Someone was out here all right. A shock of blond hair and a single blue eye came in view.
He was six feet away.
“Hello?” I quavered.
The eye vanished.
“Wait! I’m coming over!” What if he jumped because I said that?
“Stay there. Don’t risk your life.”
I nearly swallowed my tongue.
He sounded calm. “Don’t move.” He gripped a pillar and swung his whole body around it. I gasped at a whirling blaze of color.
He wore a billowing, flame-yellow cape. Orange tights. A sapphire blue body stocking clung to his muscular, sculpted—I gasped again, my eyes popping. He walked easily along the ledge, sat, and wrapped a spandex-shiny arm around me, pulling me back against the sooty stone wall.
“I’d feel better if you went back inside,” he said. He looked twenty-five-ish. His blond hair stuck up wildly like the petals of a chrysanthemum, and his blue eyes were the eyes of a child. He didn’t look crazy. He looked sweet.
“Will you come inside?” I breathed.
He looked back the way he had come. “Soon.”
Describe what your ideal writing space looks like.
Let’s see—clean, uncluttered, freshly painted, cat-hair-free, a quarter mile away from the refrigerator, with two huge new computers and monitors, and a hot cabana boy standing by to serve me frosty beverages or a nice neck rub—wait, that’s too distracting—what was your question?
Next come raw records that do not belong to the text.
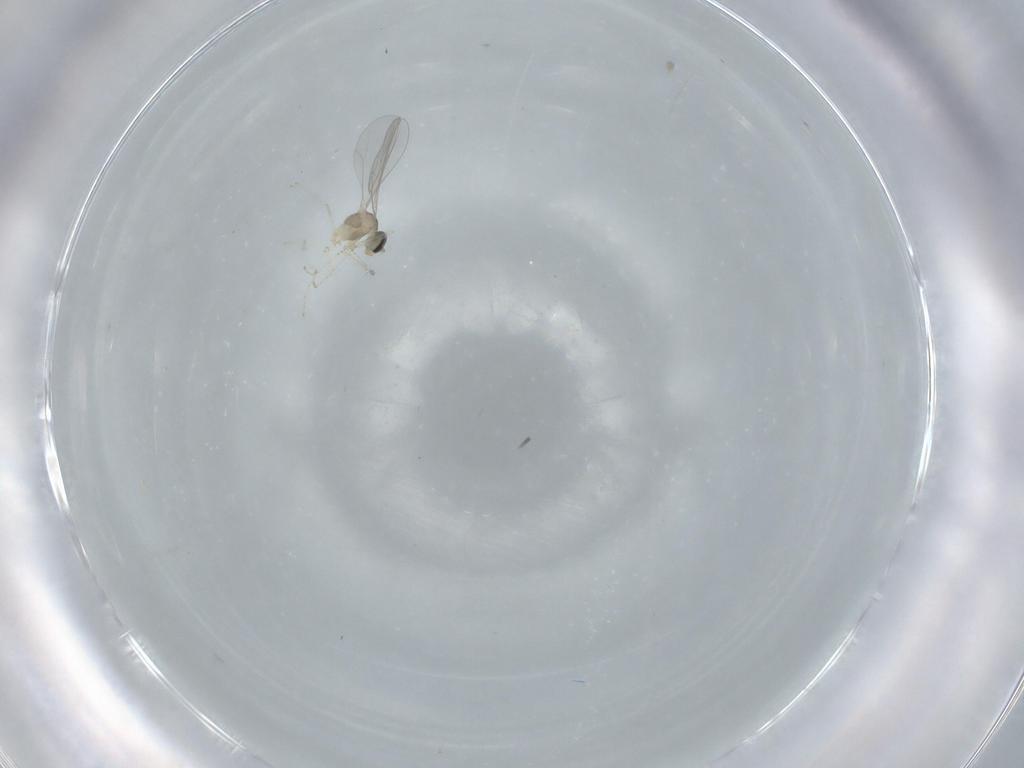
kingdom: Animalia
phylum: Arthropoda
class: Insecta
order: Diptera
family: Cecidomyiidae
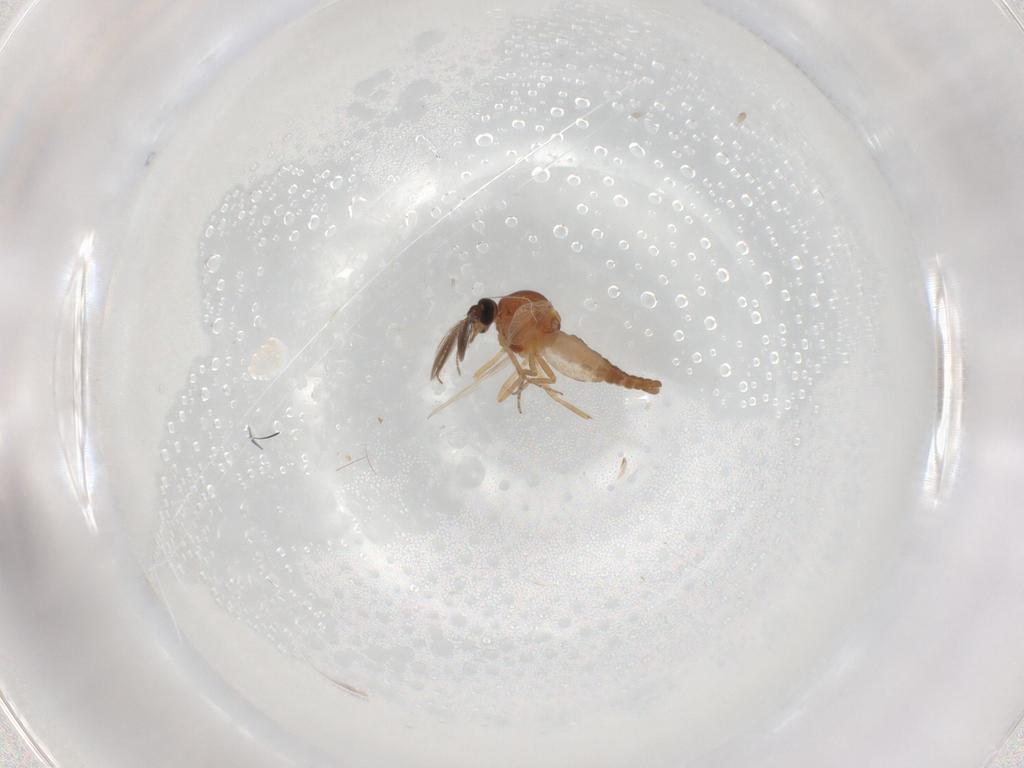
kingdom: Animalia
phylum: Arthropoda
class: Insecta
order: Diptera
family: Ceratopogonidae
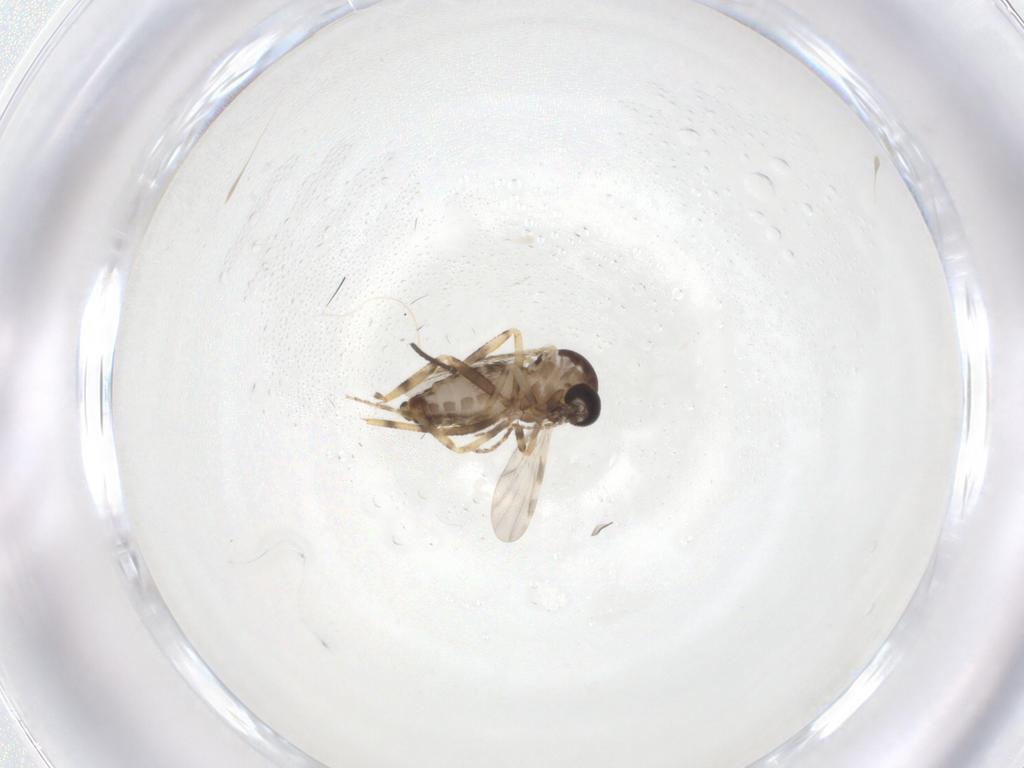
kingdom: Animalia
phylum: Arthropoda
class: Insecta
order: Diptera
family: Ceratopogonidae
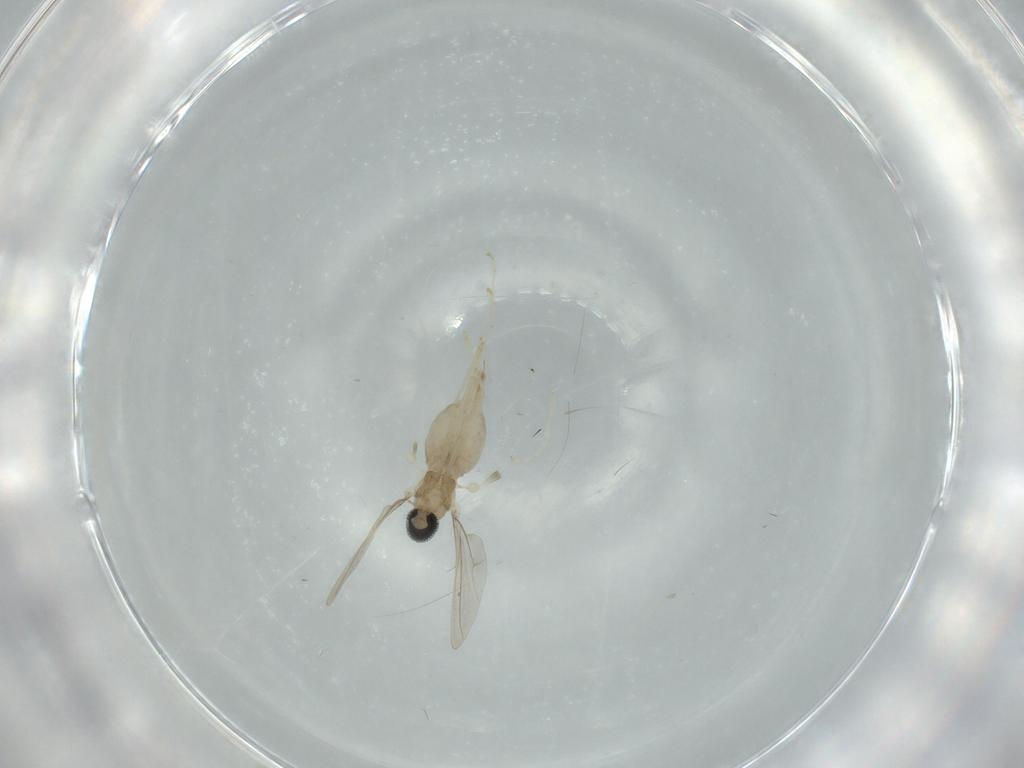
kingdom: Animalia
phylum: Arthropoda
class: Insecta
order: Diptera
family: Cecidomyiidae
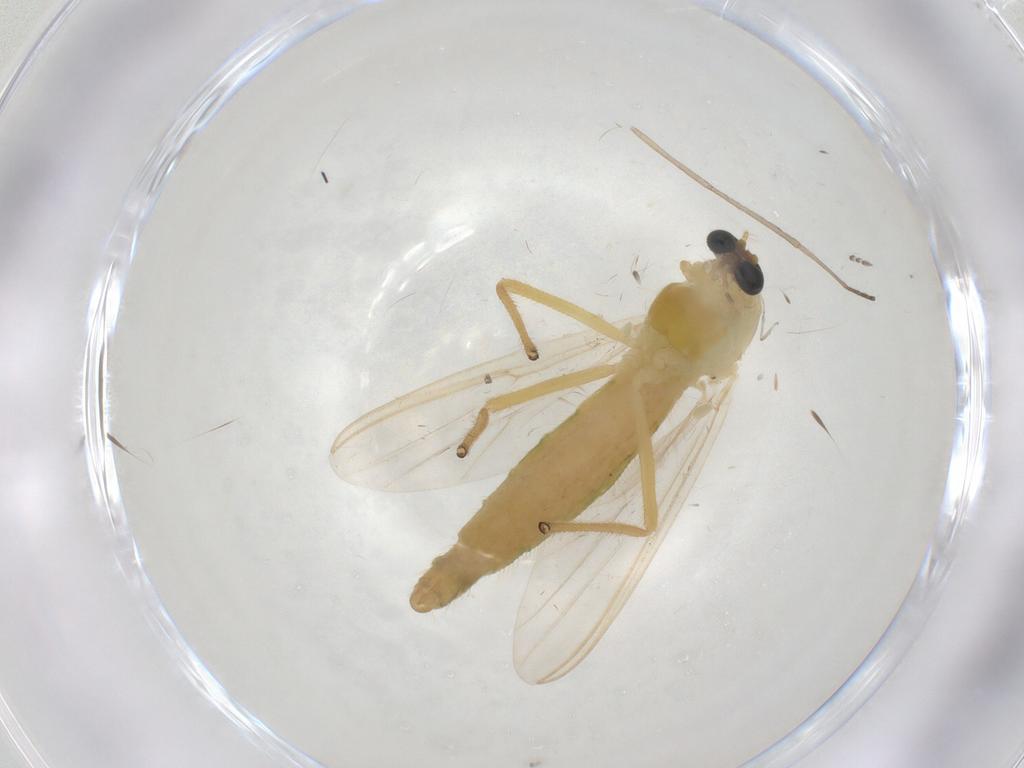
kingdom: Animalia
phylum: Arthropoda
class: Insecta
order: Diptera
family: Chironomidae
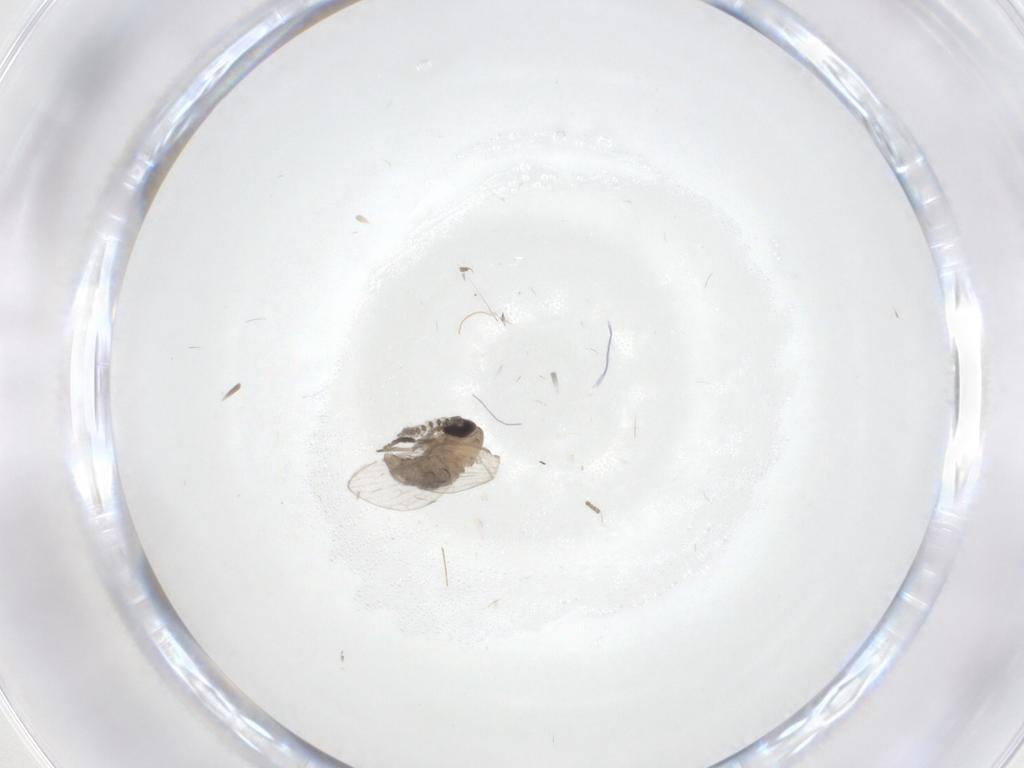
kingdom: Animalia
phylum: Arthropoda
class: Insecta
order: Diptera
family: Psychodidae
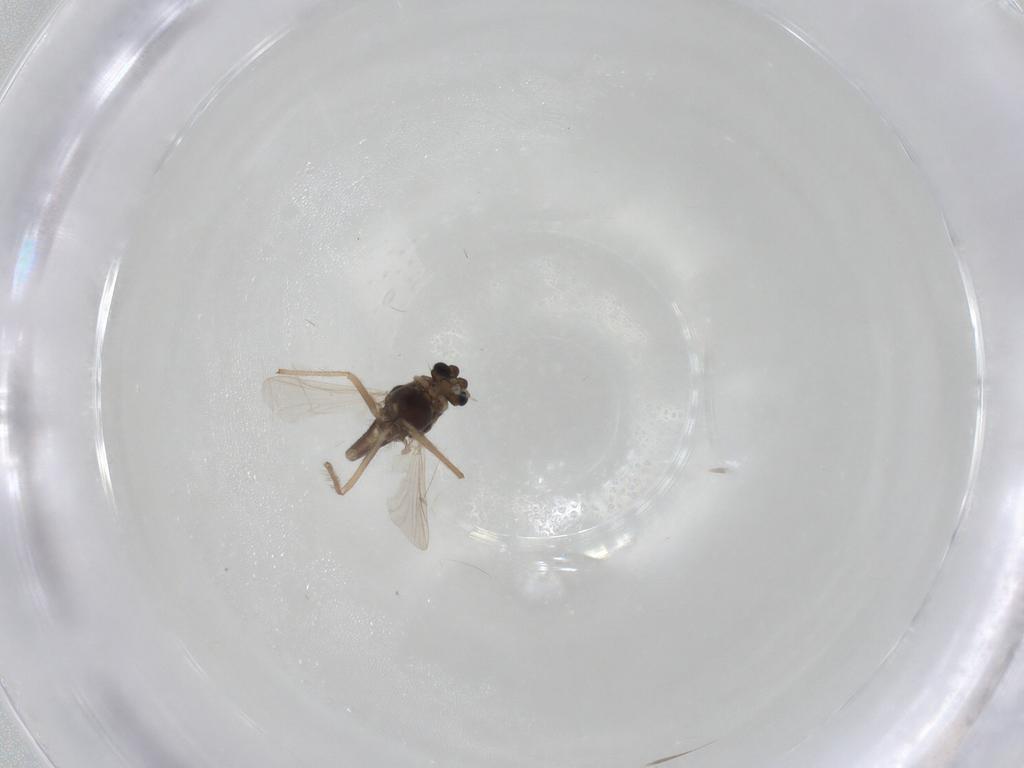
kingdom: Animalia
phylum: Arthropoda
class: Insecta
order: Diptera
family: Chironomidae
Why should a potential reader buy your book(s)?
You should buy my books for the humor, for the warmly lovable nutbar characters, for the sincerity, for the silly, and because you’ll feel good for days afterward. You’ll see things differently—a little weirdly, but in a positive way, with an all-new slant on life that makes it look like fun. If you grew up as an outsider—one of those bookwormy kids who gets picked last for softball in gym class—you’ll like them even more. I seem to write a lot of outsiders.
What’s the strangest thing you have ever had to research for your book?
Tagging freight trains with spray paint. There are whole forums on the internet about this, did you know?
What’s something you’re really good at that few people know about?
I’m pretty good at rolling around on roller skates and knocking people down with my rear end. I was in roller derby for a little while. My derby name was “Flash Hottie”. That’s when I learned to love my not-so-secret weapon.
Where did your love of books come from?
I was born into a reading family. I had no choice. We all lived for books, for stories. I learned to read almost at the same time as I was learning to walk.
How long have you been writing?
No idea. Before my memory.
What advice would you give to your younger self?
Don’t let your parents shame you out of writing fan fiction. Find some fanfic communities to hang out in. They’ll teach you how to write plot, and how to please the reader.
What would the main character in your book have to say about you?
“Girlfriend, you need to learn how to use makeup STAT!”
Who are your favourite authors, and why?
Terry Pratchett, Georgette Heyer, Barry Hughart, Jennifer Crusie, Rex Stout, PG Wodehouse. They all write humor, they’re all really smart, and their characters have big hearts.
What’s the best thing about being an indie author?
Control. All authors are control freaks. Indie authors get to indulge their OCD to the max. This also explains how little hair we have.